BUFFALO, N.Y. -- The anticipated Mars landing on Jan. 24 of the Opportunity rover will be a bit more challenging than the Spirit's bounce onto the red planet earlier this month, according to a University at Buffalo geologist, but if it's successful, then scientists will be able to be much bolder about selecting future Mars landing sites.
"If both of these landers survive with airbag technology, then it blows the doors wide open for future Mars landing sites with far more interesting terrain," said Tracy Gregg, Ph.D., University at Buffalo assistant professor of geology in the UB College of Arts and Sciences and a planetary volcanologist.
Gregg, who headed a national conference at UB in 1999 regarding the selection of future Mars landing sites, is chair of the geologic mapping standards committee of the NASA Planetary Cartography Working Group. "With the success of Spirit, I feel so much more confident about future Mars landers," said Gregg. "The airbags seem to be able to withstand quite a bit of trauma."
Gregg remembers attending a conference presentation a few years ago by Matt P. Golombek, Ph.D., planetary geologist at the Jet Propulsion Laboratory and, at the time, the principal investigator on the Mars Pathfinder mission, in which he proposed the airbag landing technology.
"He listed the 15 steps that had to happen at exactly the right time and in exactly the right way in order for this technology to work. The general mood in the lecture hall was, 'Yeah, right, good luck,'" Gregg remembered. "Well, the next year, he got up to a standing-room-only crowd at a meeting of the same organization and he described all of the same steps that the Pathfinder had successfully completed on Mars.
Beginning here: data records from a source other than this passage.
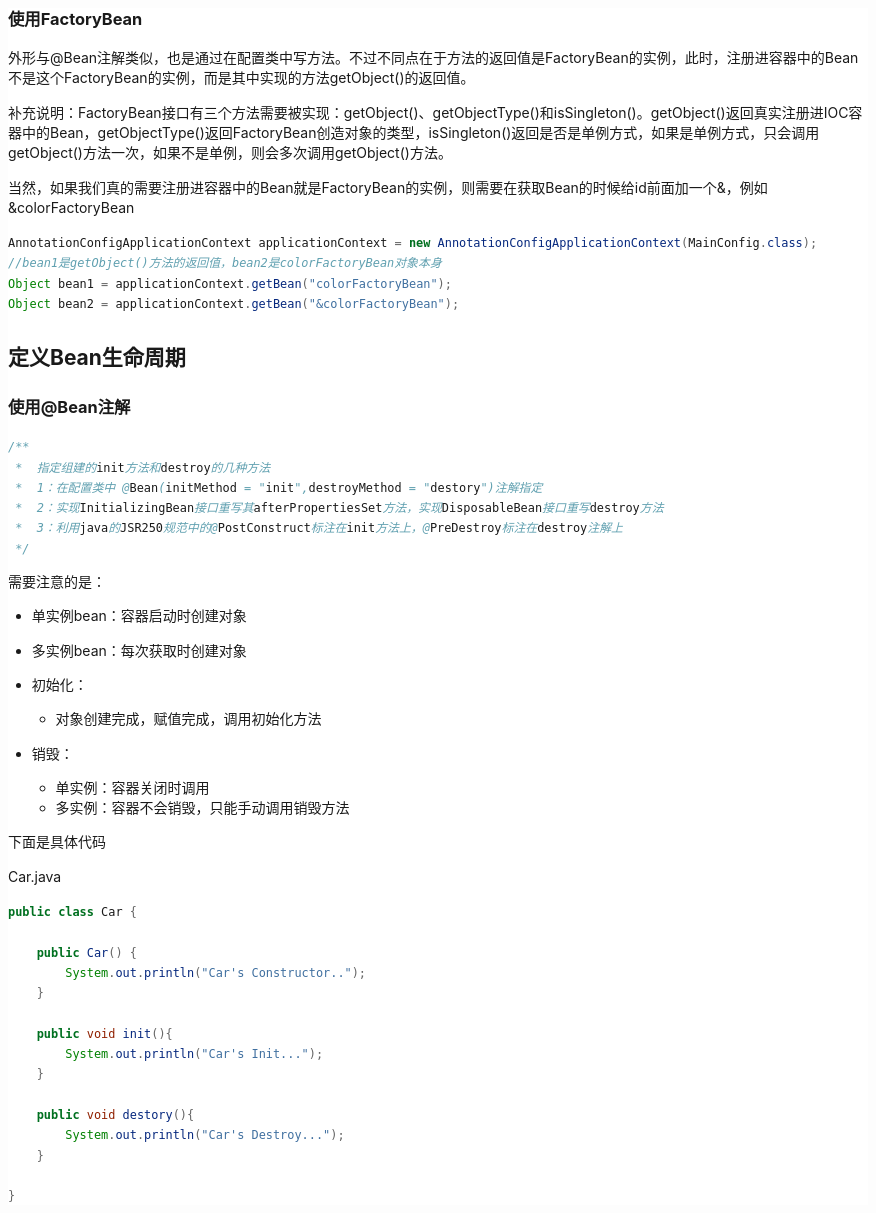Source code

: ### 使用FactoryBean

外形与@Bean注解类似，也是通过在配置类中写方法。不过不同点在于方法的返回值是FactoryBean的实例，此时，注册进容器中的Bean不是这个FactoryBean的实例，而是其中实现的方法getObject()的返回值。

补充说明：FactoryBean接口有三个方法需要被实现：getObject()、getObjectType()和isSingleton()。getObject()返回真实注册进IOC容器中的Bean，getObjectType()返回FactoryBean创造对象的类型，isSingleton()返回是否是单例方式，如果是单例方式，只会调用getObject()方法一次，如果不是单例，则会多次调用getObject()方法。

当然，如果我们真的需要注册进容器中的Bean就是FactoryBean的实例，则需要在获取Bean的时候给id前面加一个&，例如&colorFactoryBean

```java
AnnotationConfigApplicationContext applicationContext = new AnnotationConfigApplicationContext(MainConfig.class);
//bean1是getObject()方法的返回值，bean2是colorFactoryBean对象本身
Object bean1 = applicationContext.getBean("colorFactoryBean");
Object bean2 = applicationContext.getBean("&colorFactoryBean");
```

## 定义Bean生命周期

### 使用@Bean注解

```java
/**
 *  指定组建的init方法和destroy的几种方法
 *  1：在配置类中 @Bean(initMethod = "init",destroyMethod = "destory")注解指定
 *  2：实现InitializingBean接口重写其afterPropertiesSet方法，实现DisposableBean接口重写destroy方法
 *  3：利用java的JSR250规范中的@PostConstruct标注在init方法上，@PreDestroy标注在destroy注解上
 */
```

需要注意的是：

- 单实例bean：容器启动时创建对象
- 多实例bean：每次获取时创建对象

- 初始化：
  - 对象创建完成，赋值完成，调用初始化方法
- 销毁：
  - 单实例：容器关闭时调用
  - 多实例：容器不会销毁，只能手动调用销毁方法

下面是具体代码

Car.java

```java
public class Car {
 
    public Car() {
        System.out.println("Car's Constructor..");
    }
 
    public void init(){
        System.out.println("Car's Init...");
    }
 
    public void destory(){
        System.out.println("Car's Destroy...");
    }
 
}
```
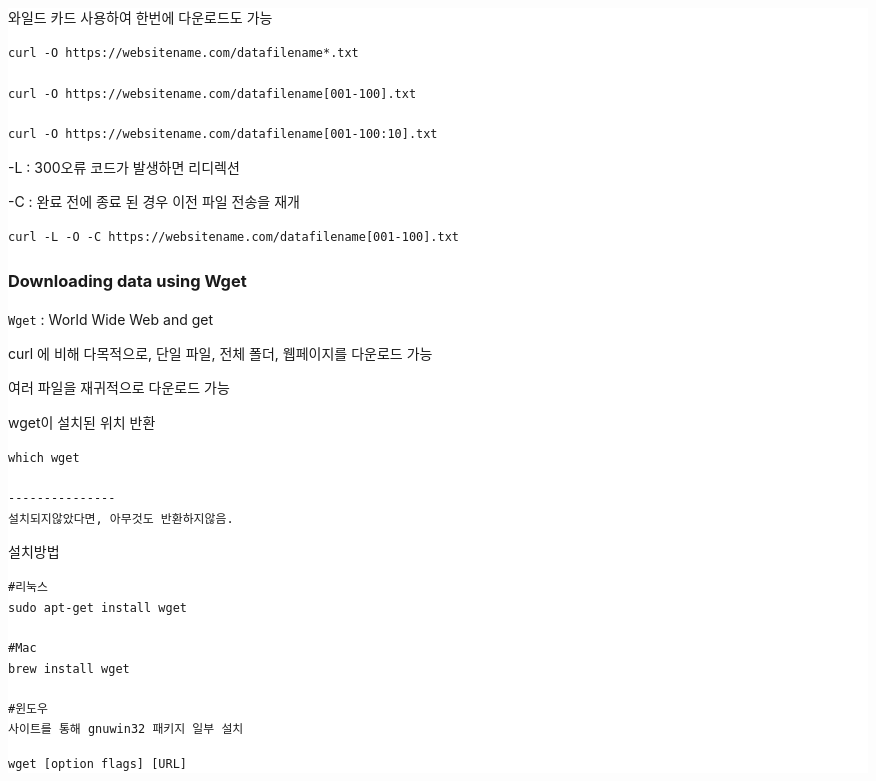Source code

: 

와일드 카드 사용하여 한번에 다운로드도 가능

```shell
curl -O https://websitename.com/datafilename*.txt

curl -O https://websitename.com/datafilename[001-100].txt

curl -O https://websitename.com/datafilename[001-100:10].txt
```



-L : 300오류 코드가 발생하면 리디렉션

-C : 완료 전에 종료 된 경우 이전 파일 전송을 재개

```shell
curl -L -O -C https://websitename.com/datafilename[001-100].txt
```



### Downloading data using Wget

`Wget` : World Wide Web and get

curl 에 비해 다목적으로, 단일 파일, 전체 폴더, 웹페이지를 다운로드 가능

여러 파일을 재귀적으로 다운로드 가능



wget이 설치된 위치 반환

```shell
which wget

---------------
설치되지않았다면, 아무것도 반환하지않음.
```



설치방법

```shell
#리눅스
sudo apt-get install wget

#Mac
brew install wget

#윈도우 
사이트를 통해 gnuwin32 패키지 일부 설치
```



```shell
wget [option flags] [URL]
```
He got a standing ovation."
The selection of Mars landing sites is a complex balancing act, Gregg says, where the potential for important scientific discoveries has to be balanced against the requirement that sites be absolutely safe so that the rovers can perform well and send data back to earth.
Both Gusev Crater, where the Spirit landed, and Sinus Meridiani, where Opportunity is scheduled to land, were chosen, Gregg says, because they are not expected to have large boulders, steep cliffs or deep craters that could pop an airbag or swallow up the lander preventing the transmission of radio signals.
"If Opportunity survives the landing on Jan. 24, there is a high possibility that we will get to see layers of ancient rock, deposited when Mars was warm and wet and could have supported life," she says. "Evidence of river channels, which we expect to see at Sinus Meridiani, could be remnants of that early, warm history."
When pictures start coming back from Opportunity, Gregg will have her eyes peeled, searching for layers in the walls of the dried-up river channels.
"Those layers could be lava flows," explained Gregg, noting that often the best place to look for evidence of life on any planet is near volcanoes.
"That may sound counterintuitive, but think about Yellowstone National Park, which really is nothing but a huge volcano," she says. "Even when the weather in Wyoming is 20 below zero, all the geysers, which are fed by volcanic heat, are swarming with bacteria and all kinds of happy little things cruising around in the water.
"So, since we think that the necessary ingredients for life on earth were water and heat, we are looking for the same things on Mars, and while we definitely have evidence of water there, we still are looking for a source of heat."
Gregg hopes that a future landing Mars site will be near a volcano, particularly one called Apollinaris Patera.
"A landing site near a volcano might be possible, now that the airbag technology has worked so wonderfully," she says.